Day 6: Folegandros- Ios island (17 nm)

Next day started with the first light. We sailed upnorth to Ios island. The northern wind had gone stronger, at 20-23 knots, which created challenging sailing conditions, as we had to sail upwind. We were lucky because the waves were not too tall, so we could make it to Ios. It took us longer than expected, but we approached the  island before noon. Instead  of heading directly to the port, we visited the beautiful cove of Magganari, at the southeastern coast of the island; it was also easier for us to head more eastern than the location of the port, it have a better angle to the wind. Magganari is an amazing spot, with more small bays created inside the larger cove, with small, sandy beaches scattered across the shiny coast. We anchor and dove into the amazing sea, relaxing after the hard trip. After a couple of hours and some light lunch, we headed west to the port. On the way, we sailed into the cove of Milopotas, another awesome place in Ios. This is also a famous sailing destination, with a very long sandy beach covering a big part of the cove.

Both coves, Milopotas and Magganari offer an anchor point, even for the night, assuming that the prevailing winds have northern direction (common in summer months). The sea bottom is ideal for safe anchorage and the landscape is also marvelous! Overall, Ios is a unique experience.   

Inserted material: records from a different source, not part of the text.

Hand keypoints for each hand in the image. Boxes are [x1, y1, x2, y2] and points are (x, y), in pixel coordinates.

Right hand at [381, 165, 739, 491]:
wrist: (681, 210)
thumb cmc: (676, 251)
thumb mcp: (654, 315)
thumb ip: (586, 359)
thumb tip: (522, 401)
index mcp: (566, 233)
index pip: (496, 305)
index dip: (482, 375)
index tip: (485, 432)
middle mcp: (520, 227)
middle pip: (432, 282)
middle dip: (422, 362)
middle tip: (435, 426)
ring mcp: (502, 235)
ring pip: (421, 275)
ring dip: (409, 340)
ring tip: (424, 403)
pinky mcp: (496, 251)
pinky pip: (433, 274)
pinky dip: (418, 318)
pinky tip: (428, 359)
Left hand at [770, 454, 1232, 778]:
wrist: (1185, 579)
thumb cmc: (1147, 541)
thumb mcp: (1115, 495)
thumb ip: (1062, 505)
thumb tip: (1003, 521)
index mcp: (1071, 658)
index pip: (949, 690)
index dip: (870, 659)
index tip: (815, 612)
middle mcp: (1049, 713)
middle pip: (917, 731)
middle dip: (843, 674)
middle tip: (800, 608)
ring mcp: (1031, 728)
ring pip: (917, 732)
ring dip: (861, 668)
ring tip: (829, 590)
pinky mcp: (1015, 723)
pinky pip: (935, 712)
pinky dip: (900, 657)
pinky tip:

We arrived at Ios port in late afternoon so we were lucky to get one of the last berthing spots in the port. The port is quite busy but overall safe with most wind directions but the southern. Once the berthing was secured, we visited the upper town, it is a nice walk of 15-20 minutes, although there are buses and taxis available for the ride. The town uphill has traditional atmosphere and interesting taverns and bars. In general, Ios is famous for its nightlife, mostly in the upper town. We enjoyed a beautiful evening and at night we returned to the boat.


The port of Ios island

Part of Ios coast: Turquoise waters, sandy beaches

Day 7: Return to Paros island (26 nm)

The next day, Friday, we sailed back to Paros. The northern winds stayed strong, so the trip was again hard. Things became smoother as we approached the coast of the island. We made a stop at the the islets of Pantieronia, two rocks in between the southern coasts of Paros and Antiparos. Although the place was rather busy, the turquoise waters were astonishing, and we enjoyed a wonderful swim. Soon we headed to Paroikia, the port of Paros. We anchored safely and had a wonderful sailing trip completed. At night we visited the town and enjoyed dinner and the nightlife in the busy bars close to the shore. We could not forget the amazing experience of a sailing cruise and the amazing destinations that we visited! 

Note: Above data (distances, berthing information, etc.) are included merely for informational purposes and are not accurate. Please assess a nautical chart before your trip, to ensure a safe and pleasant trip.